**Job:**
Reproduce the lines of the records that start at the line containing "Also I could" and end after the line containing "- [[google-workspace]]". Omit the pictures.

[Entries taken from a collection]
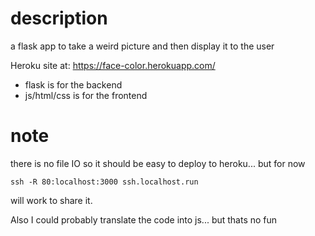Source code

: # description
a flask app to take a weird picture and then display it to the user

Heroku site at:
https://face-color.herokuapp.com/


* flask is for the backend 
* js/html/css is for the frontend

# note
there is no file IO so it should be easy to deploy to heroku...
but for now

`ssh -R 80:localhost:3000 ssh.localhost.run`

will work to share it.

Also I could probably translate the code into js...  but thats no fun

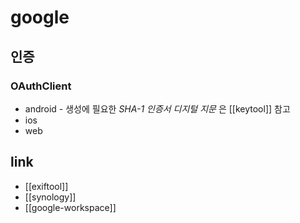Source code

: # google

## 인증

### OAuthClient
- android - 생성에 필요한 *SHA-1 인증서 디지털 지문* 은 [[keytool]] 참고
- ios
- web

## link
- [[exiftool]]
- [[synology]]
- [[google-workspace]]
--
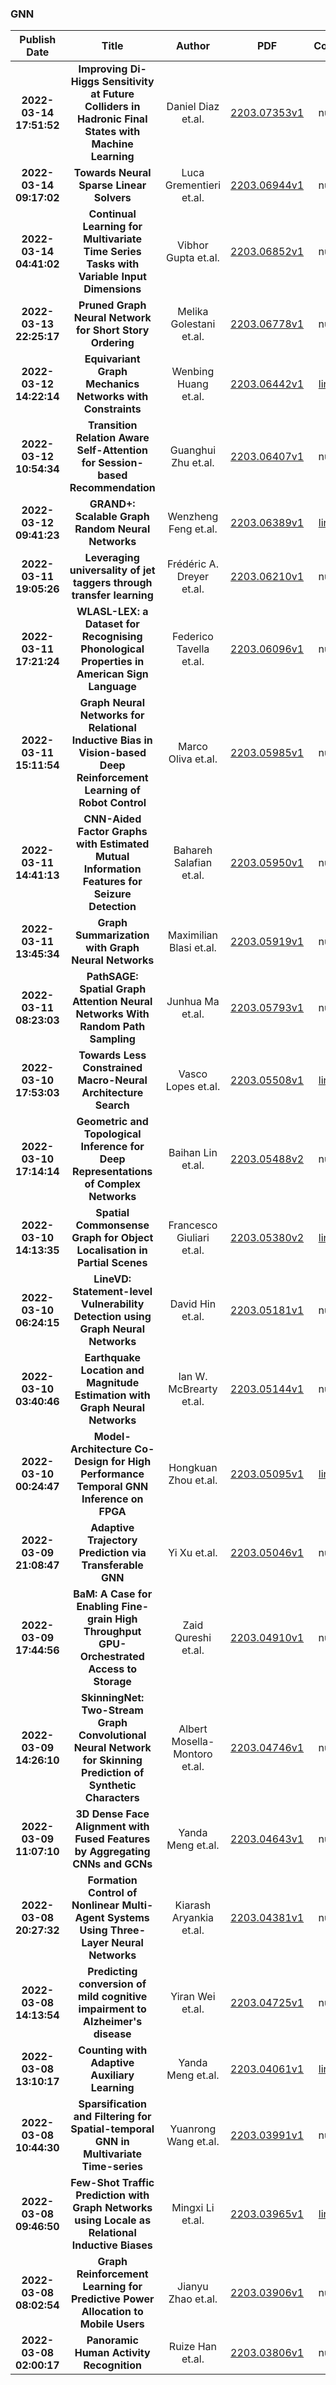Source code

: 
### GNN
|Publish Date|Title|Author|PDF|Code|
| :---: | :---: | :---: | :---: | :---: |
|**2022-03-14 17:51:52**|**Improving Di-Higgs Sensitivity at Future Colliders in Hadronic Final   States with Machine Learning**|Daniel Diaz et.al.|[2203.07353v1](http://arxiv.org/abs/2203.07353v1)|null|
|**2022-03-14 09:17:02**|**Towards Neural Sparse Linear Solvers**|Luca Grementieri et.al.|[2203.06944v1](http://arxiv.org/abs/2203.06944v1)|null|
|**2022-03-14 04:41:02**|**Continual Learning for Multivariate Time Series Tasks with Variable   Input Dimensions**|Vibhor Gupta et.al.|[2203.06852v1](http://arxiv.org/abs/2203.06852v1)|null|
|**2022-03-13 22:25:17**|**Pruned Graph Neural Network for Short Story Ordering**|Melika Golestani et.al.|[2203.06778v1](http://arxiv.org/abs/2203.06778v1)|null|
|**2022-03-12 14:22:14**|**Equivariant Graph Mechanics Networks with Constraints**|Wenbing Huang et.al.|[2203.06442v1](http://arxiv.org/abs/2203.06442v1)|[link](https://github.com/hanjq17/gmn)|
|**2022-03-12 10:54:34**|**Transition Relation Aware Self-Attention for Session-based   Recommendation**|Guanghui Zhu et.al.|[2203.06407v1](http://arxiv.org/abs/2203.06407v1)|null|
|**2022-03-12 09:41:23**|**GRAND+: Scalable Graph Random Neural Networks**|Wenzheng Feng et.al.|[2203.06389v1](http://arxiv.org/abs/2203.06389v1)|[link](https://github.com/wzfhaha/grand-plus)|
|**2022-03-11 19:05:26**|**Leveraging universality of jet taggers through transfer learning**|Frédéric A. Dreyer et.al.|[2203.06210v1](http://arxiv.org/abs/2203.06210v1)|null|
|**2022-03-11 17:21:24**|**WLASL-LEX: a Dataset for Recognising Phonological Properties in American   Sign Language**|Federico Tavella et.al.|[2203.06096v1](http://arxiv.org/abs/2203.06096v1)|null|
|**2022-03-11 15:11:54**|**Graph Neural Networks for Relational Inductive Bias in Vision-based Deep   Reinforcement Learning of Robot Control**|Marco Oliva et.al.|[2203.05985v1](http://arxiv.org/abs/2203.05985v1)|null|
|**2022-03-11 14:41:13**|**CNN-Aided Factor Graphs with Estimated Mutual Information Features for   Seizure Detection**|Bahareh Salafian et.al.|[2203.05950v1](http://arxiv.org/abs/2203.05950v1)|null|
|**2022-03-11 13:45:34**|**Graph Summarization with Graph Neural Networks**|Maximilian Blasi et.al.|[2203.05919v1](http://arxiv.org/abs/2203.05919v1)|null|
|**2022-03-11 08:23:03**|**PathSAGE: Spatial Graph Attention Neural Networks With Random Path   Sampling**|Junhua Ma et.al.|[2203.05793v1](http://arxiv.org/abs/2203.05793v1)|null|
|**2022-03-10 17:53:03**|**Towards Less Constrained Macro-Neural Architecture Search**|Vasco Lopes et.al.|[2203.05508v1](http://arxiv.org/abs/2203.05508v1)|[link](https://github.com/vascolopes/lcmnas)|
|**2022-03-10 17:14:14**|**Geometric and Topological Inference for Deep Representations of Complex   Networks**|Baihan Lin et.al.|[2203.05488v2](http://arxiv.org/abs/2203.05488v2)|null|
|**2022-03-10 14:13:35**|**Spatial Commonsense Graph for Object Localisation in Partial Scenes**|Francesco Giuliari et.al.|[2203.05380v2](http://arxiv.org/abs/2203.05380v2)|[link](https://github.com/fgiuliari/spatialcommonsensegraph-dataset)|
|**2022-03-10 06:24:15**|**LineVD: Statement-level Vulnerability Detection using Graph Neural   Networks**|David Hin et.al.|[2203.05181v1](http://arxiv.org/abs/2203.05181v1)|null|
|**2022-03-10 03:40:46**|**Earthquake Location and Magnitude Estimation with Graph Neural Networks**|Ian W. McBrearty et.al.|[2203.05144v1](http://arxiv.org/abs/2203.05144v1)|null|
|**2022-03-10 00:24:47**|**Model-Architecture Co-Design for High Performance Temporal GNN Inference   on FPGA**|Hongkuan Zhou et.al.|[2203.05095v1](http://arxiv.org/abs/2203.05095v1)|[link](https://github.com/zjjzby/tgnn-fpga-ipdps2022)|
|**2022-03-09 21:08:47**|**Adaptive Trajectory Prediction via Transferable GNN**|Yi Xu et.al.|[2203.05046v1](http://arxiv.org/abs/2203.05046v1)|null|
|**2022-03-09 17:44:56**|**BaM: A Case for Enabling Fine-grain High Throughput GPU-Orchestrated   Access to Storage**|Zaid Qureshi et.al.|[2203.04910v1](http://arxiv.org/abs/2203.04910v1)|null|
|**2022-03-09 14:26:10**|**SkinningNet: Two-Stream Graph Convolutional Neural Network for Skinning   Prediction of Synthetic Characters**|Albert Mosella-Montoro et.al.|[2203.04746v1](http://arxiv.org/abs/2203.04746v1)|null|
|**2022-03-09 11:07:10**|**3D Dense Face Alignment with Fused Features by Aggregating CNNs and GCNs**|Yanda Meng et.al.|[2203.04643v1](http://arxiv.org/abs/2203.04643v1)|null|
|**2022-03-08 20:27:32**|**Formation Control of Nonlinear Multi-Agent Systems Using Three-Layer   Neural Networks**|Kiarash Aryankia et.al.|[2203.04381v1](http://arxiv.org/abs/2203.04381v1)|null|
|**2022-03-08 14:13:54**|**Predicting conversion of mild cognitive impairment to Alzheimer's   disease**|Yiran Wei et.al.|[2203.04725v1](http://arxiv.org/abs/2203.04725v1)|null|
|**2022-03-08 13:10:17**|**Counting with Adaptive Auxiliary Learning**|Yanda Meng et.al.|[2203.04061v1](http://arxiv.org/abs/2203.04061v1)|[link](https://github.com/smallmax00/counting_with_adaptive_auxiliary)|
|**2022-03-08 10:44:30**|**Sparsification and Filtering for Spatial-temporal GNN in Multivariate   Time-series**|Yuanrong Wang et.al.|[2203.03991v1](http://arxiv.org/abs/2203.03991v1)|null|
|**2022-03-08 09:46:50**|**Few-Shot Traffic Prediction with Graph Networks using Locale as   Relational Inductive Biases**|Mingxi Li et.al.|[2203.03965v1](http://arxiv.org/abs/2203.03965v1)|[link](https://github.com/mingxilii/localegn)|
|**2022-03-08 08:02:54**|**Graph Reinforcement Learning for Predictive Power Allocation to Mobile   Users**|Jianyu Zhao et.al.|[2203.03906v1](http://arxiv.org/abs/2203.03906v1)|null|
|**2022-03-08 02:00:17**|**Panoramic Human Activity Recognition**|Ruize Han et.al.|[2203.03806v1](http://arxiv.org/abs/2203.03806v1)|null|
==
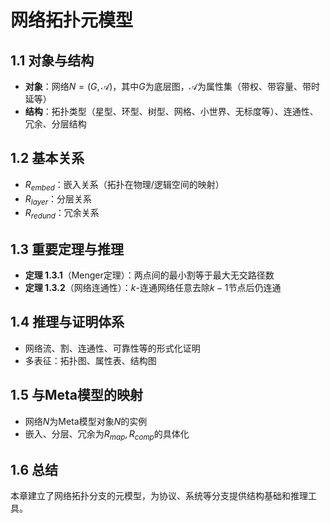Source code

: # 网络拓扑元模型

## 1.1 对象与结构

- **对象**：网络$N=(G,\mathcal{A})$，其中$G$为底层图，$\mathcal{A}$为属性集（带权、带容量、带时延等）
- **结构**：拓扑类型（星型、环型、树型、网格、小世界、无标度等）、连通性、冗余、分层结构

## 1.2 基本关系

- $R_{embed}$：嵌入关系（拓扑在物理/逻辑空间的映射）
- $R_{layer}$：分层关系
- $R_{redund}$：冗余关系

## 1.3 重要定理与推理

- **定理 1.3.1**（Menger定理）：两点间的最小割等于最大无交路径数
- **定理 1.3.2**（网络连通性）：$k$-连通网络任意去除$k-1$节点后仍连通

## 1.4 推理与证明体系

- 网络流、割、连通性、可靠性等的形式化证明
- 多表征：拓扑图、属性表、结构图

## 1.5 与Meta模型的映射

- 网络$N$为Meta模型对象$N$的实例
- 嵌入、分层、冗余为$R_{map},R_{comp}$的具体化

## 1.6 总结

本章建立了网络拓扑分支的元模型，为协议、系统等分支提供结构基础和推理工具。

**Exercise result:**
Also I could probably translate the code into js...  but thats no fun

Source code

: # google

## 인증

### OAuthClient
- android - 생성에 필요한 *SHA-1 인증서 디지털 지문* 은 [[keytool]] 참고
- ios
- web

## link
- [[exiftool]]
- [[synology]]
- [[google-workspace]]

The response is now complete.